A recent survey by The Sellability Score found that companies that demonstrate that they would perform well without their owner for a period of three months or more are 50 percent more likely to get an offer to be acquired when compared to more owner-dependent businesses. How does your company run in your absence? Have you compared your company’s performance when you are present to when you are absent for short periods or for long?
When you are ready to sell your company, to cash in your hard-earned equity, how can you improve your chances of getting top dollar? How much is your company worth now? Can you do things that will add incremental value for you? Do you know what those things are and how to do them?
Next time you are away, make note of the things that either fall through the cracks or that “the office” contacts you to resolve. If you are really bold, see what happens when you tell your team to deal with the issues. Do they get resourceful and solve the problems that they “delegate up” to you? If so, what changes do you need to make to get your team handling more of those things, even when you are present? What changes do you need to make to keep things from falling through the cracks?

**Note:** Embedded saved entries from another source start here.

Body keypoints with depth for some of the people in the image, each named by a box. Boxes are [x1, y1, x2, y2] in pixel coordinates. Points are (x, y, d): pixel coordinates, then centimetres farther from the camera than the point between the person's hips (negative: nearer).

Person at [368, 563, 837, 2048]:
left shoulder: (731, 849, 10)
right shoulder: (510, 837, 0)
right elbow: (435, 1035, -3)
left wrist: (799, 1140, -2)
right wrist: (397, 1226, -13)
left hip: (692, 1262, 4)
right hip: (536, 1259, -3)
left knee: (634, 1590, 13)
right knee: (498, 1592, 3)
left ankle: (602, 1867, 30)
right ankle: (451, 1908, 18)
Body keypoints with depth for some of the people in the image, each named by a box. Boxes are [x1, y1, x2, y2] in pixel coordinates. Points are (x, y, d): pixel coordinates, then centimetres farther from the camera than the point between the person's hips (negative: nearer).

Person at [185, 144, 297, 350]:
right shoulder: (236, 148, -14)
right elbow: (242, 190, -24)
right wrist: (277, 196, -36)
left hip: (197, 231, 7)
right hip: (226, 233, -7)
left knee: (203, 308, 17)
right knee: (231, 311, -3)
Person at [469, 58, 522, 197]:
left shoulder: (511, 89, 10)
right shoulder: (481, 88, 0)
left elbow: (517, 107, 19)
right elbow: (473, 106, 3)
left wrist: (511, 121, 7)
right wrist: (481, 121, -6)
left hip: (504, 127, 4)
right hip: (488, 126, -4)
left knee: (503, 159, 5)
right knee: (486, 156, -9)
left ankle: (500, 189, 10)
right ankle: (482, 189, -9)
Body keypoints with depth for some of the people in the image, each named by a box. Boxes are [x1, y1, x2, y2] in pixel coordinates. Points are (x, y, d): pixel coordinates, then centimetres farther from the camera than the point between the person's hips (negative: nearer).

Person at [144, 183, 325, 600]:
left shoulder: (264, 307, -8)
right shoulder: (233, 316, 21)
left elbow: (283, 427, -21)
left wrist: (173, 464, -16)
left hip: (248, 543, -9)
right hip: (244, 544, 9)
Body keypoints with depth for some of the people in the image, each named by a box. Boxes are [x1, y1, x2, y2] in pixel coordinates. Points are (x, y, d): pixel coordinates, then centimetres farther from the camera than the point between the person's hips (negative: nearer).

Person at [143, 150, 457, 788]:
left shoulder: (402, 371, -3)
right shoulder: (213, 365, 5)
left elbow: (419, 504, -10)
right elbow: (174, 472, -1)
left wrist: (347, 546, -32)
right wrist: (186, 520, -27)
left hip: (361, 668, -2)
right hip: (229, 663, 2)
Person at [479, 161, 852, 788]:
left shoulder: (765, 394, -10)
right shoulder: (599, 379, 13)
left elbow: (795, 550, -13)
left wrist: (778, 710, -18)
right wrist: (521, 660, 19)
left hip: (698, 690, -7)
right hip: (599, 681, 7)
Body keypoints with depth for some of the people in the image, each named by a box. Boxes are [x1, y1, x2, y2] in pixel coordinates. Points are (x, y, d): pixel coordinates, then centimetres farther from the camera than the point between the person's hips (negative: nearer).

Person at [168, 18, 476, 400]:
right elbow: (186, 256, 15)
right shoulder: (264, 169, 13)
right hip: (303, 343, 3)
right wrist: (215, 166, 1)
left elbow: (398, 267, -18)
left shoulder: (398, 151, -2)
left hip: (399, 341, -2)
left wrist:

When you return, from either a few days or a week or longer away, what issues are in your inbox that need your personal attention? Rather than taking what often seems like the easy path of busily finding answers to each problem in a frenzied attempt to clean up your inbox, make the time to review each issue to see if you have a possible problem with your people, systems, or authorizations. Have you created systems, processes, and structures that effectively make you the bottleneck? Have you created an organization that cannot function without you?
People
Start with your people and answer the following questions:
- Why did this problem end up on my desk? Why did the problem not route to somebody else in my absence?
- Who else is qualified to answer this question and why was that person not consulted? Why do they not routinely handle this?
- If nobody else is qualified, who can be trained to answer this question in the future? If the answer is nobody on my team can be trained to do this, what does that mean for the sustainability of your organization? What would a prospective purchaser want to know, or to be concerned about, if this is a critical component to your business?
Systems
Next, look at your systems, processes, and procedures.
- Could the issue have been dealt with if you had a system or a set of rules in place? The best systems are hardwired and do not require human interpretation; but if you’re not able to lock down a technical fix, then at least give employees a set of rules to follow in the future.
- If this is a strictly human process, is the process documented? Do people know where the documentation is and how to follow it? Do they agree with the written version of the process or system?
- Are people trained in the necessarily procedures? When new members join the team, are they trained to follow the correct processes and procedures, or do they learn somebody else’s version, that may take undesired shortcuts?
Authorizations
Do you have to approve every expenditure, schedule, and procedure? Do the members of your team believe that nobody else has authority in your organization? If so, you may be your company’s bottleneck? Does everything run through you? Does it seem like it to you, or to the members of your team? Are you trying to control spending too much? If the members of your team knew how to address the issues that arose in your absence, would they believe or know that they had the authority to act, including paying the costs of the fixes?
For example, you could put a customer service rule in place that gives your front line staff the authority to make a customer happy in any way they see fit provided it could be done for under $100.
You might allow an employee to spend a specific amount with a specific supplier each month without coming to you first. Or you might give an employee an annual budget, an amount they can spend without seeking your approval.
Given the fires that may need to be extinguished after the fact, taking a holiday may seem more of a hassle than it’s worth. But if you transform the aftermath of a vacation, or a business trip, into systems and training that allow employees to act on their own, you’ll find the time away pays significant dividends by helping your company increase in value as it becomes less dependent on you personally.
What should you or can you do today to improve the value of your business?